Not sure if you have one on the truck or not but Prodigy makes the best brake controller.


----------



## Williams Ex Co (Feb 10, 2008)

Thanks! I trailered with it a bit and didnt notice any brake action....


----------



## basher (Nov 13, 2004)

either a teckonsha Primus, Prodigy or P3 controller. Very good controllers, incredibly user friendly. The P3 handles up to four axles, ele or elc/hyd. Excellent products with a great warranty.


----------



## JCI Trans (Oct 21, 2008)

I went from a draw-tite activator 2 to a tekonsha prodigy p3 recently...absolutely no comparison. The tekonsha has the inertia control, which senses how fast the tow vehicle is slowing down and gives the trailer proportional braking, I would highly recommend this unit, and its only about $50 more, depending on where you buy.


----------



## RacingZR (Nov 14, 2009)

That's what I meant.....the Tekonsha Prodigy. Looks like that P3 is the new top dog with the elec/hydrualic option. Both the Prodigy and P3 have proportional brake controlling so you don't have to set it every time. But you still do have the option of adjusting to your liking. Anyway, can't go wrong with Tekonsha. $120 for a good Tekonsha brake controller or half the price for some cheapo.....it's worth the money for a good one with a lifetime warranty.


----------



## Williams Ex Co (Feb 10, 2008)

Any chance that my truck wouldnt have the wiring harness under the dash for the brake controller?
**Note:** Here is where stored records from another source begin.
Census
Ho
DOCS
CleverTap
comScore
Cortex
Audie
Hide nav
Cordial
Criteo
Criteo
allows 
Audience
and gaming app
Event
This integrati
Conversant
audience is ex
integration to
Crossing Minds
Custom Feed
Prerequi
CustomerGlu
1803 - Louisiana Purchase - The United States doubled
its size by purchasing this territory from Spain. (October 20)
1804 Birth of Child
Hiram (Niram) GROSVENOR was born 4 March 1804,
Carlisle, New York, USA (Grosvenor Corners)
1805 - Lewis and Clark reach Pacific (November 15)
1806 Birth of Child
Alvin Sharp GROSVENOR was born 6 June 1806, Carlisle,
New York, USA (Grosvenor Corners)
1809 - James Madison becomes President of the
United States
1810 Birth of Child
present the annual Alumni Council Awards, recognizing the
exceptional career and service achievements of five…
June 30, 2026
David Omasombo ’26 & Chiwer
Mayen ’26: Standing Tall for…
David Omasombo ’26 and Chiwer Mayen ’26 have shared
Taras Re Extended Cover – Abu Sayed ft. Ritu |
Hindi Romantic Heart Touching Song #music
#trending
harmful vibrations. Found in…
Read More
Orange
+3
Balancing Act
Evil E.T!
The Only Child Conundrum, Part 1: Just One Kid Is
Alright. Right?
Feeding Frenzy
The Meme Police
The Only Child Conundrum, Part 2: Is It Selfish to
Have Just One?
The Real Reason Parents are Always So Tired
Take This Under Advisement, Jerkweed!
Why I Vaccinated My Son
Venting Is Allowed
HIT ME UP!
I took a quick look under the dash and didnt see anything.... Thanks!


----------



## Williams Ex Co (Feb 10, 2008)

Anyone? What sort of wiring harness should I be looking for? Thanks


----------



## JCI Trans (Oct 21, 2008)

Unless the previous owner had a brake controller and left the harness in, you will need to get a harness with your new controller. They are pretty cheap, and they are vehicle specific. They plug in under the dash in a designated empty outlet. If there was no controller in there before, you may need to put a fuse in the designated outlet in the fusebox. I had to do this with my chevy pickup, yours may be the same setup.


----------



## basher (Nov 13, 2004)

I have seen them with a BC socket inthe convenance box but I have also seen them with out anything. Look in your owners manual for the location of the socket.


----------